Hızır ile Musa kıssası ayetlerle beraber bir hadiste geçmektedir
ve bu hadis, bu hadiseye dair bize daha fazla bilgi aktarmaktadır:
Bir gün Musa (a.s.), Yuşa (a.s.) ile birlikte, asırlar sürse de
“iki denizin buluştuğu yer”i aramaya ahdederek yola çıkar. Peygamber (s.a.v.),
Musa’nın kendisini yeryüzünün en arif kişisi olarak görmesiyle işlediği zelle
neticesinde Allah Teâlâ Musa (a.s.)’a Hızır (a.s.)’ı bahsi geçen kesişme
noktasında aramaya yönlendirildiğini söyler. Seyahat ederken Musa (a.s.) ve
Yuşa (a.s.) bir kayanın üzerinde dinlenirler. Yemek üzere yanlarına aldıkları
balık aniden sepetten kayar ve denizde yüzerek uzaklaşır ve bunu Musa (a.s.)

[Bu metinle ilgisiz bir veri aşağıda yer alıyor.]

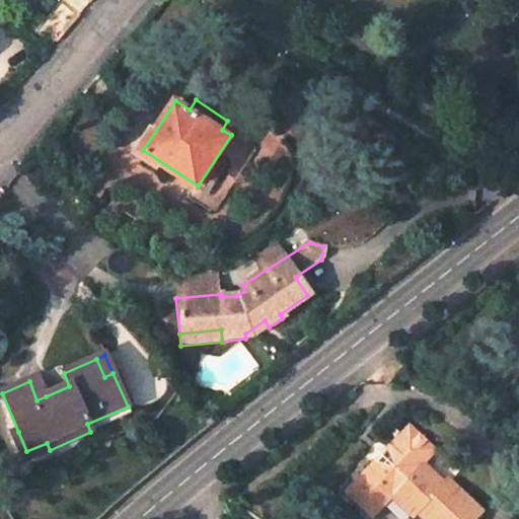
[(38,378),(29,381),(36,400),(46,396),(38,378)]
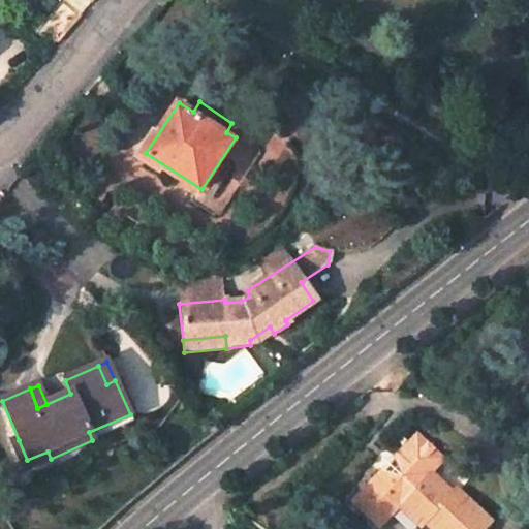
[(426,528),(430,523),(435,528),(490,528),(496,523),(463,492),(459,492),(454,494),(433,473),(448,458),(424,434),(358,502),(383,527),(396,514),(402,506),(426,528)]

değil sadece Yuşa (a.s.) görür. Gece çökmeye başladığında Musa (a.s.) Yuşa
(a.s.)’a, “Yanımızda getirdiğimiz balığı yiyelim artık.” der. Yuşa (a.s.),
“Gördün mü, dedi, Onu sana söylemeyi bana unutturan, şeytandan başkası
değildir. O kayanın yanında konakladığımız zaman, balık, şaşılacak bir şekilde
denizde yolunu tutup gitmişti.” der. Mûsâ (a.s.), “İşte aradığımız bu idi.”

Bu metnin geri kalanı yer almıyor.